A crowded commuter train crashed into a bumper block and partially derailed as it pulled into Brooklyn's Atlantic Terminal on Wednesday morning, according to N.Y. officials. The FDNY says at least 103 people sustained non-life-threatening injuries.

"It appears that the train was heading into the station, at 10 or 15 miles per hour, and did not stop," WNYC's Stephen Nessen tells our Newscast unit. "It hit a bumper block; the front two cars were lifted off the tracks. One of the rails actually pierced the bottom of the front car."

The crash happened during peak morning commuting time, when between 600 and 700 people were on the Long Island Rail Road train originating from Far Rockaway, Queens, Nessen adds.

"People just went flying," passenger Donette Smith told The New York Times. "Bodies were everywhere. It was very scary."

The injuries reported so far have been largely minor: WNYC reports that the most serious is a broken leg.

The chairman of the Metropolitan Transportation Authority, Thomas F. Prendergast, told the Times that most of the injuries were sustained when the train "came to an abrupt stop after crashing into the bumper block at the end of the track."

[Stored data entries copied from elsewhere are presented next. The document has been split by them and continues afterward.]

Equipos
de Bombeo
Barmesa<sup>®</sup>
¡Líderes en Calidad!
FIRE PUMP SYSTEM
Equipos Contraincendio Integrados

Nessen says it's still unclear what caused the train to crash: "Trains pulling into the station do automatically slow down but it is up to the conductor to hit the brake finally for the train to stop and in this case, it appears that didn't happen. Investigators are still looking into what happened."

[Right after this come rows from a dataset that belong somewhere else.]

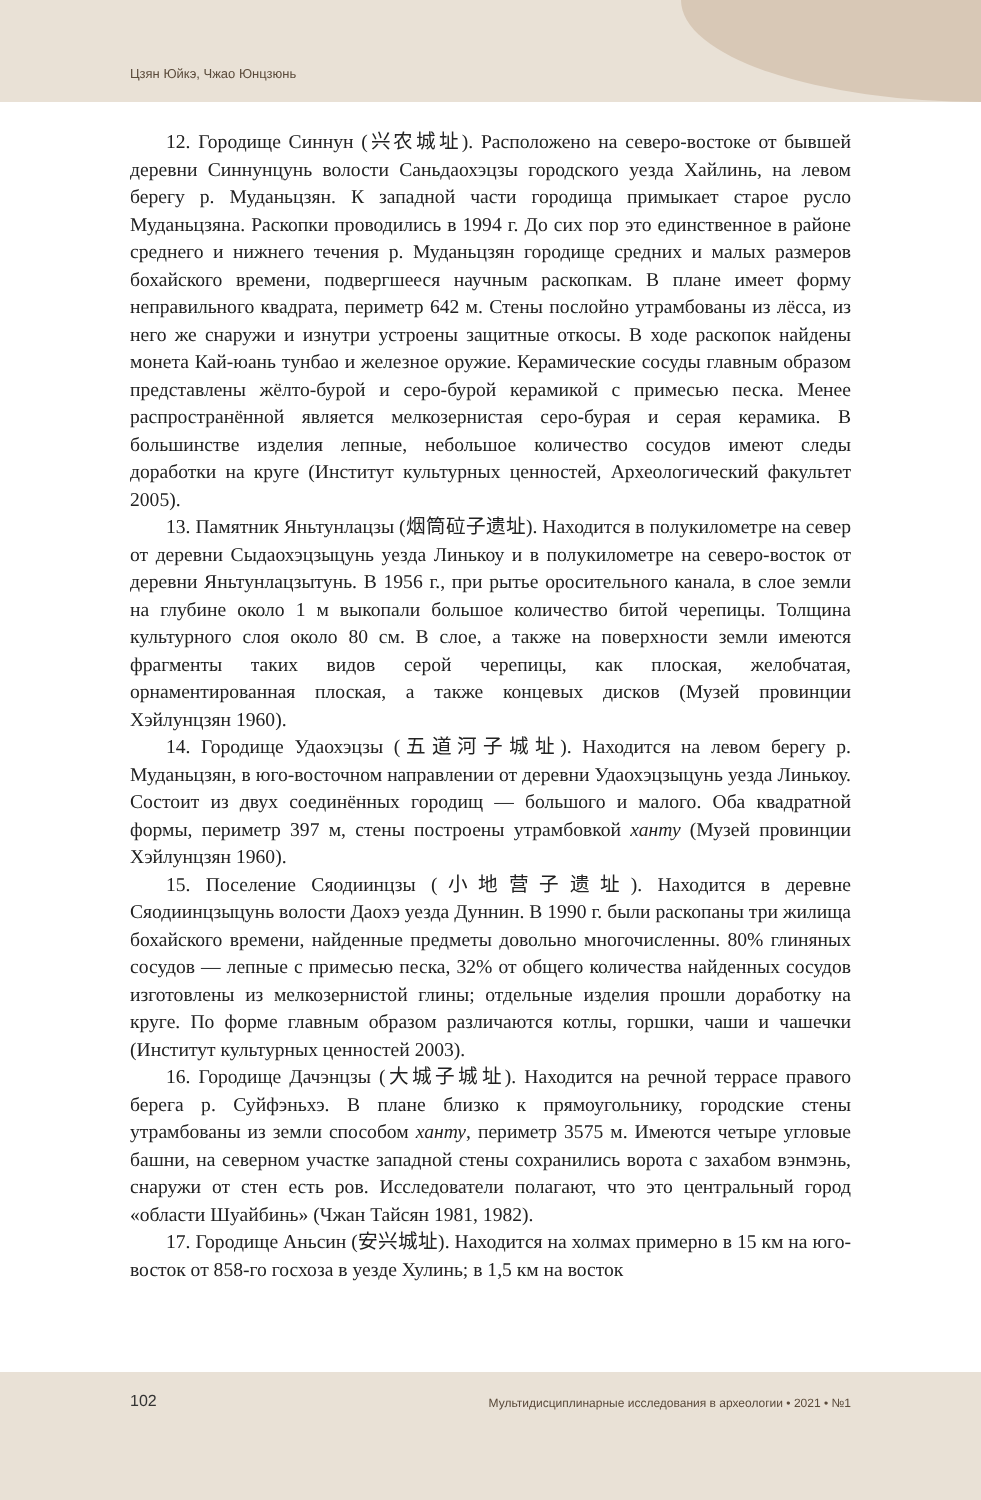Цзян Юйкэ, Чжао Юнцзюнь
12. Городище Синнун (兴农城址). Расположено на северо-востоке от бывшей деревни Синнунцунь волости Саньдаохэцзы городского уезда Хайлинь, на левом берегу р. Муданьцзян. К западной части городища примыкает старое русло Муданьцзяна. Раскопки проводились в 1994 г. До сих пор это единственное в районе среднего и нижнего течения р. Муданьцзян городище средних и малых размеров бохайского времени, подвергшееся научным раскопкам. В плане имеет форму неправильного квадрата, периметр 642 м. Стены послойно утрамбованы из лёсса, из него же снаружи и изнутри устроены защитные откосы. В ходе раскопок найдены монета Кай-юань тунбао и железное оружие. Керамические сосуды главным образом представлены жёлто-бурой и серо-бурой керамикой с примесью песка. Менее распространённой является мелкозернистая серо-бурая и серая керамика. В большинстве изделия лепные, небольшое количество сосудов имеют следы доработки на круге (Институт культурных ценностей, Археологический факультет 2005).
13. Памятник Яньтунлацзы (烟筒砬子遗址). Находится в полукилометре на север от деревни Сыдаохэцзыцунь уезда Линькоу и в полукилометре на северо-восток от деревни Яньтунлацзытунь. В 1956 г., при рытье оросительного канала, в слое земли на глубине около 1 м выкопали большое количество битой черепицы. Толщина культурного слоя около 80 см. В слое, а также на поверхности земли имеются фрагменты таких видов серой черепицы, как плоская, желобчатая, орнаментированная плоская, а также концевых дисков (Музей провинции Хэйлунцзян 1960).
14. Городище Удаохэцзы (五道河子城址). Находится на левом берегу р. Муданьцзян, в юго-восточном направлении от деревни Удаохэцзыцунь уезда Линькоу. Состоит из двух соединённых городищ — большого и малого. Оба квадратной формы, периметр 397 м, стены построены утрамбовкой ханту (Музей провинции Хэйлунцзян 1960).
15. Поселение Сяодиинцзы (小地营子遗址). Находится в деревне Сяодиинцзыцунь волости Даохэ уезда Дуннин. В 1990 г. были раскопаны три жилища бохайского времени, найденные предметы довольно многочисленны. 80% глиняных сосудов — лепные с примесью песка, 32% от общего количества найденных сосудов изготовлены из мелкозернистой глины; отдельные изделия прошли доработку на круге. По форме главным образом различаются котлы, горшки, чаши и чашечки (Институт культурных ценностей 2003).
16. Городище Дачэнцзы (大城子城址). Находится на речной террасе правого берега р. Суйфэньхэ. В плане близко к прямоугольнику, городские стены утрамбованы из земли способом ханту, периметр 3575 м. Имеются четыре угловые башни, на северном участке западной стены сохранились ворота с захабом вэнмэнь, снаружи от стен есть ров. Исследователи полагают, что это центральный город «области Шуайбинь» (Чжан Тайсян 1981, 1982).
17. Городище Аньсин (安兴城址). Находится на холмах примерно в 15 км на юго-восток от 858-го госхоза в уезде Хулинь; в 1,5 км на восток
102
Мультидисциплинарные исследования в археологии • 2021 • №1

Prendergast also suggested that responsibility may lie with the train's conductor. "At that speed, it's pretty much the locomotive engineer's responsibility to stop the train," he said, according to Reuters.

Gov. Andrew Cuomo told reporters at the scene that it could have been worse. The crash is drawing comparisons to September's train crash in the nearby Hoboken Terminal in New Jersey, which killed one person and injured more than 100 others. The Times quotes Cuomo as saying that the train in the Hoboken crash "was coming in much faster, did much more damage, hurt many more people."